Saved data entries:

• • • •

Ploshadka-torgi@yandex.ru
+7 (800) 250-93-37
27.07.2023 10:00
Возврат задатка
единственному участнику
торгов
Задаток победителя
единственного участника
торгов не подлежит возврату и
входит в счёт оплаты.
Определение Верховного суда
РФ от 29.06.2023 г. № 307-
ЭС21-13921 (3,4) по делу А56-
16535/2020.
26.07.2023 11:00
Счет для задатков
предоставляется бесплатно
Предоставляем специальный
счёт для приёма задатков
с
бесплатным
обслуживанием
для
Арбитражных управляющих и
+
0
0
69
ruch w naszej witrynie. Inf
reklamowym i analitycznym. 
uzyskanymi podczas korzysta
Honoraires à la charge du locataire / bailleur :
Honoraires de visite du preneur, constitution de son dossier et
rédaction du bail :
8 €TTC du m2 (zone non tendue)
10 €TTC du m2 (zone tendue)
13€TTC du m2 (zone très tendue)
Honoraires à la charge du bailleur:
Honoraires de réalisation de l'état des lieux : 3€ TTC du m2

• • • •

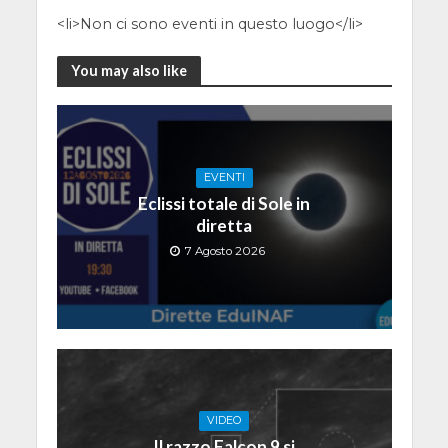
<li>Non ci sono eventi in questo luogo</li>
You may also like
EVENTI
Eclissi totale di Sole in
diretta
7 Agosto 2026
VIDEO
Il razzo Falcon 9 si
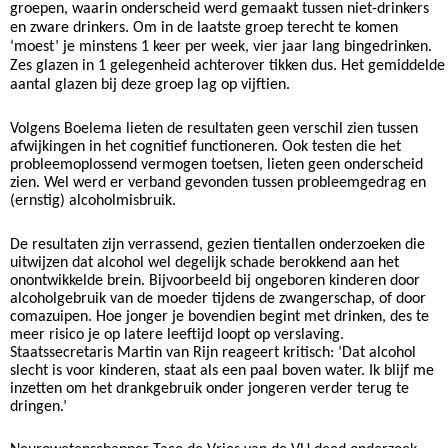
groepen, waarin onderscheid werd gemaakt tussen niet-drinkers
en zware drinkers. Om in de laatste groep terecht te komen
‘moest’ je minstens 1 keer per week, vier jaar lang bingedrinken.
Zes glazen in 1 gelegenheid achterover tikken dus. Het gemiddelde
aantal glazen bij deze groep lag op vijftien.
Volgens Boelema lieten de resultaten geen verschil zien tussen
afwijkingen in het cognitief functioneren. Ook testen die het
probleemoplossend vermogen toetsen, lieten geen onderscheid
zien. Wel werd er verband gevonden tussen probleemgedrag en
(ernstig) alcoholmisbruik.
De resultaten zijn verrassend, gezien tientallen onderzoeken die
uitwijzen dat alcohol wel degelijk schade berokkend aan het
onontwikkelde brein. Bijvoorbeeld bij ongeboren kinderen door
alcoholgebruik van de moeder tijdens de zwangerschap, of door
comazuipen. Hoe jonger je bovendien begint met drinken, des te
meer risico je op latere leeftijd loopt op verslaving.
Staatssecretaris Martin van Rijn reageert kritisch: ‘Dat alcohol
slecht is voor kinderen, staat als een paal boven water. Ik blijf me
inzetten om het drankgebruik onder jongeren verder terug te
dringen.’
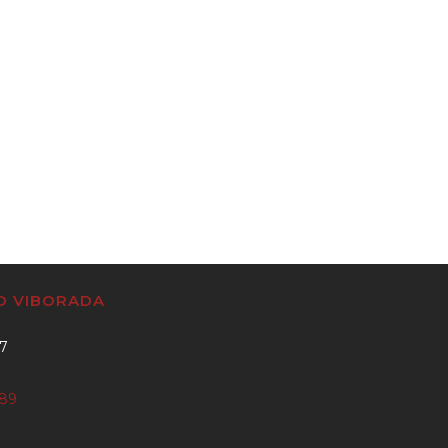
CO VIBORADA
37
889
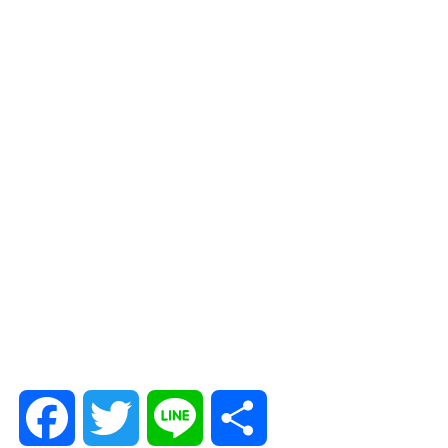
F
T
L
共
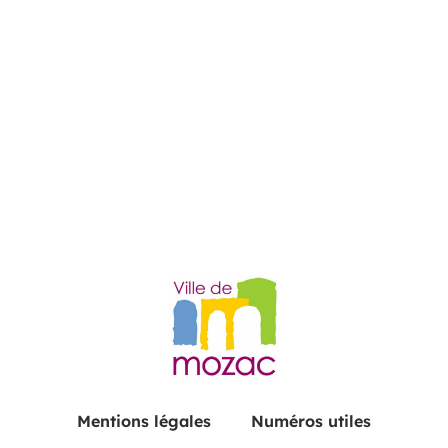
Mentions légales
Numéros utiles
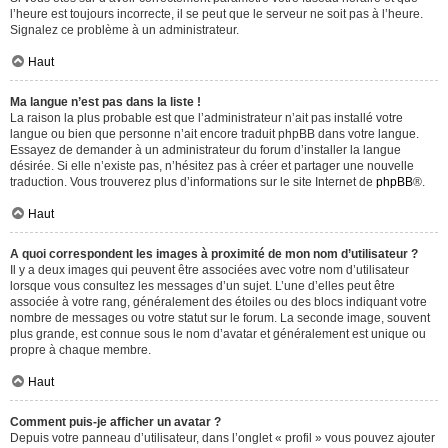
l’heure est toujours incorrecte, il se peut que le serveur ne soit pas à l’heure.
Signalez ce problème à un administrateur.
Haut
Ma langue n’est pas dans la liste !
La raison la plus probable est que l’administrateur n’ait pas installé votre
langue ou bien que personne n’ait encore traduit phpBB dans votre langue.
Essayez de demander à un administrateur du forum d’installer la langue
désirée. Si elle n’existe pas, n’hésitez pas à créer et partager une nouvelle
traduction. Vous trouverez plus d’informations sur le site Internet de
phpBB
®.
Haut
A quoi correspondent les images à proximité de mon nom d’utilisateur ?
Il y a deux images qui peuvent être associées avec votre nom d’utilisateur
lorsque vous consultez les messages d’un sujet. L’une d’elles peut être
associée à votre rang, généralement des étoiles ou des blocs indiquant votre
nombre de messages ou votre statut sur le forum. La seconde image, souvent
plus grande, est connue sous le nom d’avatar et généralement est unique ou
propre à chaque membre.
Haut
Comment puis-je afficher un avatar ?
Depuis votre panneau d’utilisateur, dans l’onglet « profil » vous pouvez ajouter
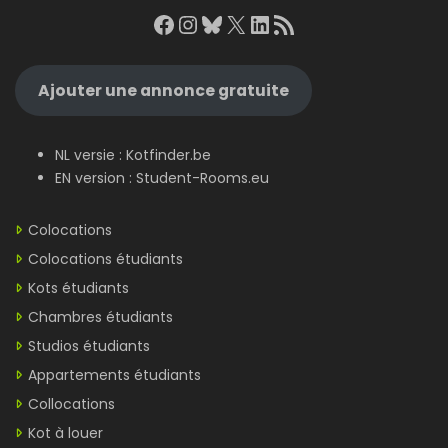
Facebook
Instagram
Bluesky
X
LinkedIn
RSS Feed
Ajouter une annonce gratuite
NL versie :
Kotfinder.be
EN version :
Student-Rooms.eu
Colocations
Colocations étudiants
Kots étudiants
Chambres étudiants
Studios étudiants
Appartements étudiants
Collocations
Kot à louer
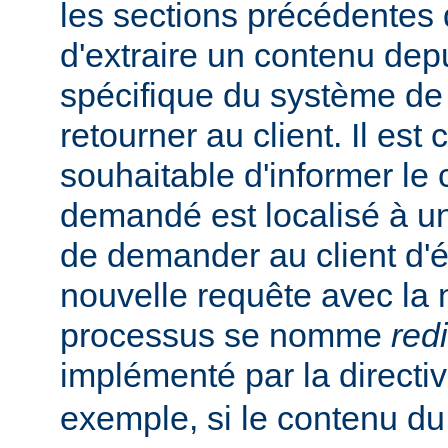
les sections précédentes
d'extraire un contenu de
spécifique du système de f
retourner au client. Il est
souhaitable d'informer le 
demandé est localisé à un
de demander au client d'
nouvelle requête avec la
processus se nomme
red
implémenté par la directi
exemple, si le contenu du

• • • •

Work to complete: Check all the records above and select each line where the string "lieten" is found.

Answer for the task:
Volgens Boelema lieten de resultaten geen verschil zien tussen
probleemoplossend vermogen toetsen, lieten geen onderscheid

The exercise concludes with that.